*** Source information Section Begins ***

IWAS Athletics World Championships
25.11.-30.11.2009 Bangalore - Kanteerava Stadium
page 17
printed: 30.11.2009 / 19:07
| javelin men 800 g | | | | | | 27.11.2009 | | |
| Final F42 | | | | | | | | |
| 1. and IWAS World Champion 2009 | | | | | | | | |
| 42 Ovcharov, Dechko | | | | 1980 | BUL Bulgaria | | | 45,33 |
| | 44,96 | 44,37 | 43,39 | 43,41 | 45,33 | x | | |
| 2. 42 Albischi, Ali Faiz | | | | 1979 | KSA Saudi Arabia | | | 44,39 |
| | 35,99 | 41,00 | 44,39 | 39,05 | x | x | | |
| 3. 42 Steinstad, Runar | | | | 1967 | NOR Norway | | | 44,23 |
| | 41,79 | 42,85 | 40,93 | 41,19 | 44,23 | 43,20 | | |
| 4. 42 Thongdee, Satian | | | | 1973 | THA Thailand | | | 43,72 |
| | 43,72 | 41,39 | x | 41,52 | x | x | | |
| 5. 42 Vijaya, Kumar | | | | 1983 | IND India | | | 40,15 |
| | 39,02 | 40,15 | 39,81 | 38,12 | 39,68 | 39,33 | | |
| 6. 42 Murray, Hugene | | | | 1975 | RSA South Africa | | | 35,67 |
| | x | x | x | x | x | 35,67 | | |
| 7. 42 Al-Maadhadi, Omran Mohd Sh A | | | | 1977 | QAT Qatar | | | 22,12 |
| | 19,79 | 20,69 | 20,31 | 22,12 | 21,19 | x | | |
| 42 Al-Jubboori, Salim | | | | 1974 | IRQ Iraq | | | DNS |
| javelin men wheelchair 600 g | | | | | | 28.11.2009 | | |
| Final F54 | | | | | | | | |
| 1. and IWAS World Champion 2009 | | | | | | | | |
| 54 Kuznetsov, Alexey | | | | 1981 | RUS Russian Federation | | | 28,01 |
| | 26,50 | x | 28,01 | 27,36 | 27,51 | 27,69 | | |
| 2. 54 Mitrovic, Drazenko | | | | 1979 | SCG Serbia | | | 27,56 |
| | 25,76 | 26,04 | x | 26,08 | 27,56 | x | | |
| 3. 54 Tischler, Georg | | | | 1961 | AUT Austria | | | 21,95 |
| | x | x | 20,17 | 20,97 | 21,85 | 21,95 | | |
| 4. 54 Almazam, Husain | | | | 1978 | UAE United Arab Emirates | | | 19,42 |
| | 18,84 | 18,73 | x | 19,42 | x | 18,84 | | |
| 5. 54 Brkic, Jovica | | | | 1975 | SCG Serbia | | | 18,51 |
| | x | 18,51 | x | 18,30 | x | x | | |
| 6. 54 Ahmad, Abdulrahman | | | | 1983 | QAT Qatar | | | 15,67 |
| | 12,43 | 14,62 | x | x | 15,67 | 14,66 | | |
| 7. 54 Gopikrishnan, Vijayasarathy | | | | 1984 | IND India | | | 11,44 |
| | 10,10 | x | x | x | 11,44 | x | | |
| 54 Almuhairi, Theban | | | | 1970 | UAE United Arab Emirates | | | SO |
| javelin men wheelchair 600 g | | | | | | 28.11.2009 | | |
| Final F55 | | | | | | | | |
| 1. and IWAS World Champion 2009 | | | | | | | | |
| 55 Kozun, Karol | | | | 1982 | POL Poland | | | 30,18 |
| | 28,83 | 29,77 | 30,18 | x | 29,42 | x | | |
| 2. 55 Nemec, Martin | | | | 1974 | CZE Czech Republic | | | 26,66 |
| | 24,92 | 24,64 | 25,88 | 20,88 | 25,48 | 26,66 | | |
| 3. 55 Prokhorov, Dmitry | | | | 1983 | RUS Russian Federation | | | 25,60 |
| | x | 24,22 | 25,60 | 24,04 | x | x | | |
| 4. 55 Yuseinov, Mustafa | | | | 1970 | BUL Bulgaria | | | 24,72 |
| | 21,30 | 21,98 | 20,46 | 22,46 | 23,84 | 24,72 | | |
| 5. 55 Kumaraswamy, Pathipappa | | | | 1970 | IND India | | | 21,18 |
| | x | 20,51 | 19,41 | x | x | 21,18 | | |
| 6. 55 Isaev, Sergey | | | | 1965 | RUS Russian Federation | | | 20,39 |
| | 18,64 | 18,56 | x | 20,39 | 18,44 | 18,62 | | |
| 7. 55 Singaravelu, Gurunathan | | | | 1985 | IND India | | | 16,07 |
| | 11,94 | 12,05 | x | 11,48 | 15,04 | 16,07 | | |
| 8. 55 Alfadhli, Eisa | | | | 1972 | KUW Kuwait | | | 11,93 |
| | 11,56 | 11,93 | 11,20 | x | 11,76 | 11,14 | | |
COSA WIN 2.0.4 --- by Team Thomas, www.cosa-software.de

*** Source information Section Ends ***
*** Source information Section Begins ***

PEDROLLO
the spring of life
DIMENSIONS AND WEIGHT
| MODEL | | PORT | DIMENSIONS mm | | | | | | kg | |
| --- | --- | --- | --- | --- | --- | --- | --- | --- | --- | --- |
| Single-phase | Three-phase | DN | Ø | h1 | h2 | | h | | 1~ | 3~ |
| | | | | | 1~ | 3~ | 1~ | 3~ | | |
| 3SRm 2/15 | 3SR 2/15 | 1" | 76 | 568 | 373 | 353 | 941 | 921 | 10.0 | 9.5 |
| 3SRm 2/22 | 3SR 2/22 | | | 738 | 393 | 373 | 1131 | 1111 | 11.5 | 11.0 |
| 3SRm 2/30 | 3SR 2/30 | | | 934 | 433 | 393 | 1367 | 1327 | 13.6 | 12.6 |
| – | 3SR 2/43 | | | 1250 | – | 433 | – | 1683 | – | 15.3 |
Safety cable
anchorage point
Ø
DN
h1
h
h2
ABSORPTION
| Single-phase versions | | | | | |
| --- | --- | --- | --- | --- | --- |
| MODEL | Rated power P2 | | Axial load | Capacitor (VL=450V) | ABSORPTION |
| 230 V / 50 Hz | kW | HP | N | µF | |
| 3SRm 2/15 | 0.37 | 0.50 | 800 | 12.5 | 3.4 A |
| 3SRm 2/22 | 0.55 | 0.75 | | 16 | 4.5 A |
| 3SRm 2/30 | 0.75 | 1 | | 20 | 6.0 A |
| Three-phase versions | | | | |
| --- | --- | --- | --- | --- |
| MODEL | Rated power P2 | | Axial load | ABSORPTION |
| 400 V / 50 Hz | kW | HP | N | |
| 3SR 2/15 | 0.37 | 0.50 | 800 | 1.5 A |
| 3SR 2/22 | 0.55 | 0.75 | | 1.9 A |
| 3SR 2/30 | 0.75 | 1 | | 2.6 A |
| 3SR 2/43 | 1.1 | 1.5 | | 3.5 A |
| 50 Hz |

*** Source information Section Ends ***
*** Source information Section Begins ***

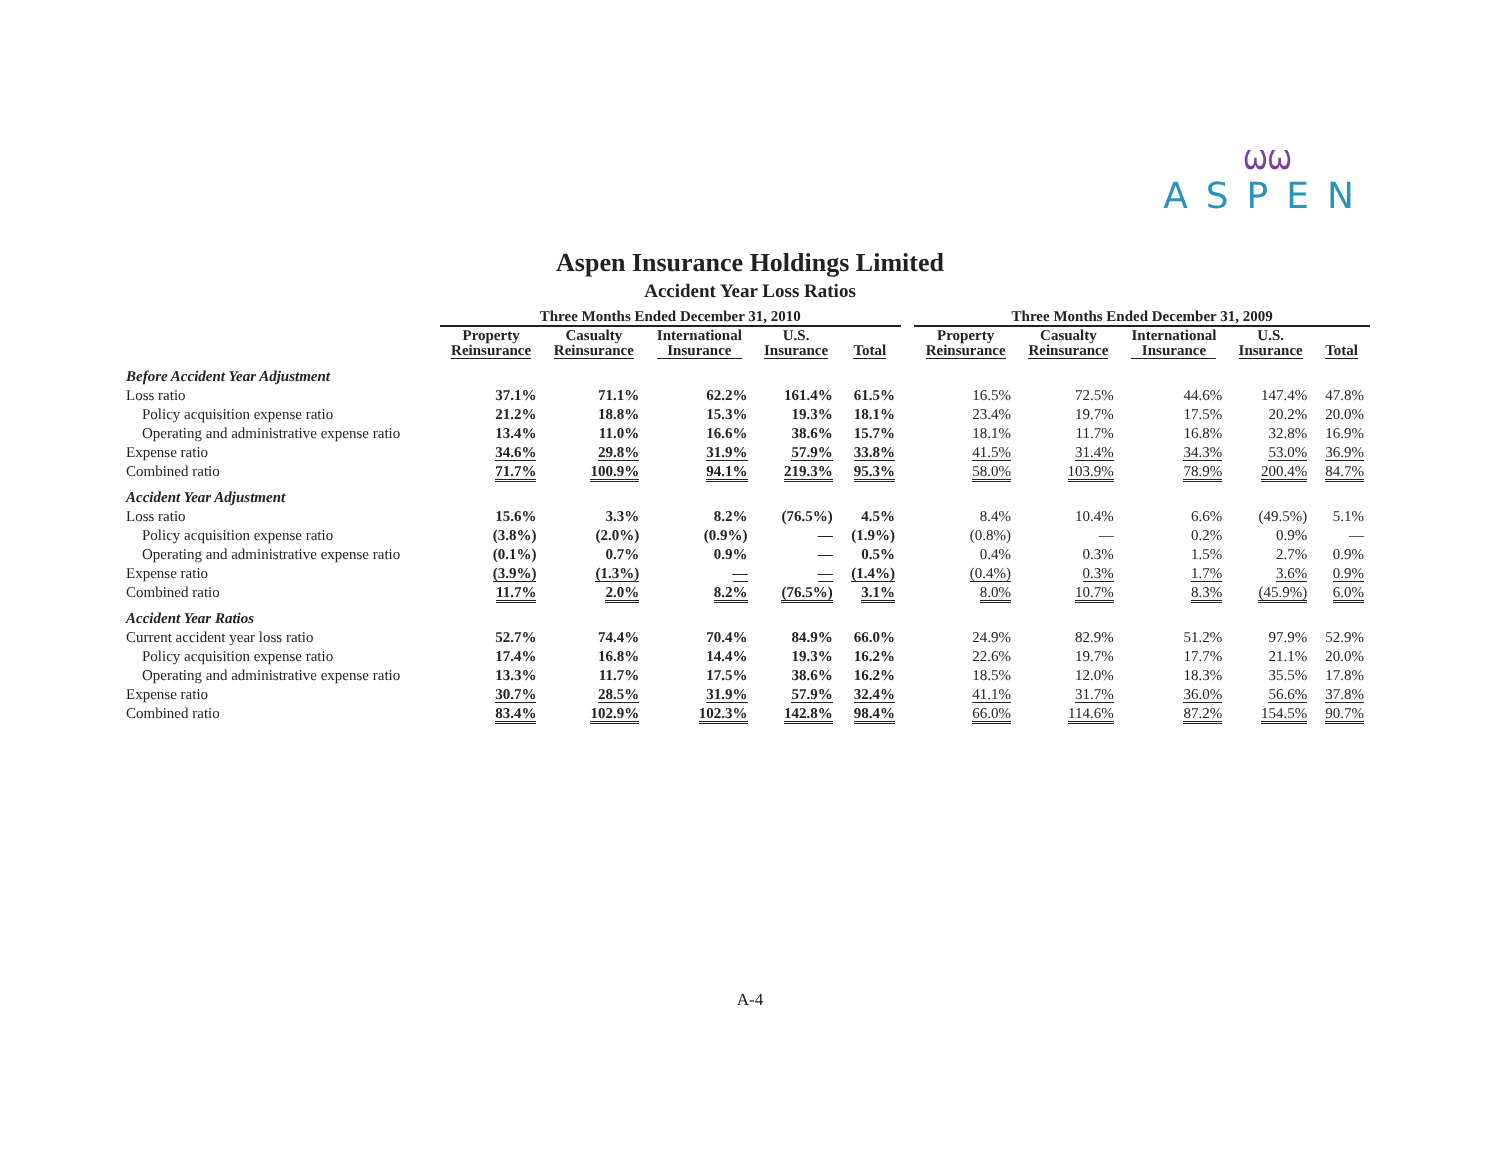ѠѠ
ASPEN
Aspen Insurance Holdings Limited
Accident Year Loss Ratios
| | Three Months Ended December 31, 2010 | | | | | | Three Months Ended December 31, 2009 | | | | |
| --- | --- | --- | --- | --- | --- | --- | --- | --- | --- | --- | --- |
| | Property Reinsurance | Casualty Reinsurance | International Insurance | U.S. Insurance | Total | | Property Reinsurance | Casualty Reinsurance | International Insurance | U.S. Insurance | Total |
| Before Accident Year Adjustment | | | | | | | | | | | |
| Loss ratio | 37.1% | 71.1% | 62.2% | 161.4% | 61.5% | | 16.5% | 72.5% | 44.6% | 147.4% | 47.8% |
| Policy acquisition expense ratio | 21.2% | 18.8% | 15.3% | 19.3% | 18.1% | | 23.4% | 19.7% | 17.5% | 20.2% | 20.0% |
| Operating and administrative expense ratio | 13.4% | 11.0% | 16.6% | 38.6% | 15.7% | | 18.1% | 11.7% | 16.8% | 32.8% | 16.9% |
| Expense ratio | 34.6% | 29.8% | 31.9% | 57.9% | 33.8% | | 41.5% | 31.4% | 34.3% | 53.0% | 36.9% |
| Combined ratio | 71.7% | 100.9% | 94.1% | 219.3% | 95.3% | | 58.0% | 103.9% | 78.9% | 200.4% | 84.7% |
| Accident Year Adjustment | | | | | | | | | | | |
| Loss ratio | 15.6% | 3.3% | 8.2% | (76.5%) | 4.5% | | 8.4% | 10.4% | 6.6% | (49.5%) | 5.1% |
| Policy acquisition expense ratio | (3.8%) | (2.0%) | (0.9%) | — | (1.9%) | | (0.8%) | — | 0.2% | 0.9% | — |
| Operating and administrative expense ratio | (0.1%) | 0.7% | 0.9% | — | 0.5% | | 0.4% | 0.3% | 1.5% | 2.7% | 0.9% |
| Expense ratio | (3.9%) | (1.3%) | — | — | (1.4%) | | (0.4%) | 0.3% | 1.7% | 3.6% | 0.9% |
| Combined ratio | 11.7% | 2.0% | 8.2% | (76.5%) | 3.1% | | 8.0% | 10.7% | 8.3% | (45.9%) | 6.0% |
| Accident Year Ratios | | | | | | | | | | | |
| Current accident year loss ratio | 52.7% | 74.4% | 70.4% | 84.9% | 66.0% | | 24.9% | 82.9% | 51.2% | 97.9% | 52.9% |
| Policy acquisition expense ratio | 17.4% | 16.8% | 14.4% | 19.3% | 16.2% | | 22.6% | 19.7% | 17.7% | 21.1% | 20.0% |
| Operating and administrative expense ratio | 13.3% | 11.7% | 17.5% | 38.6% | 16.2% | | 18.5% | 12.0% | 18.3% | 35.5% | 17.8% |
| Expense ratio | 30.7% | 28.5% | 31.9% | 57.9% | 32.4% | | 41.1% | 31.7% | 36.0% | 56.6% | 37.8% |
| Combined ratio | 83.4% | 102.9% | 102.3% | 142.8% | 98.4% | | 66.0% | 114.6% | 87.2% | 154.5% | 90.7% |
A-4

*** Source information Section Ends ***

» Activity:
Only a number is wanted here: how many lines in the data above include the string "Serbia"?

» Your response:
2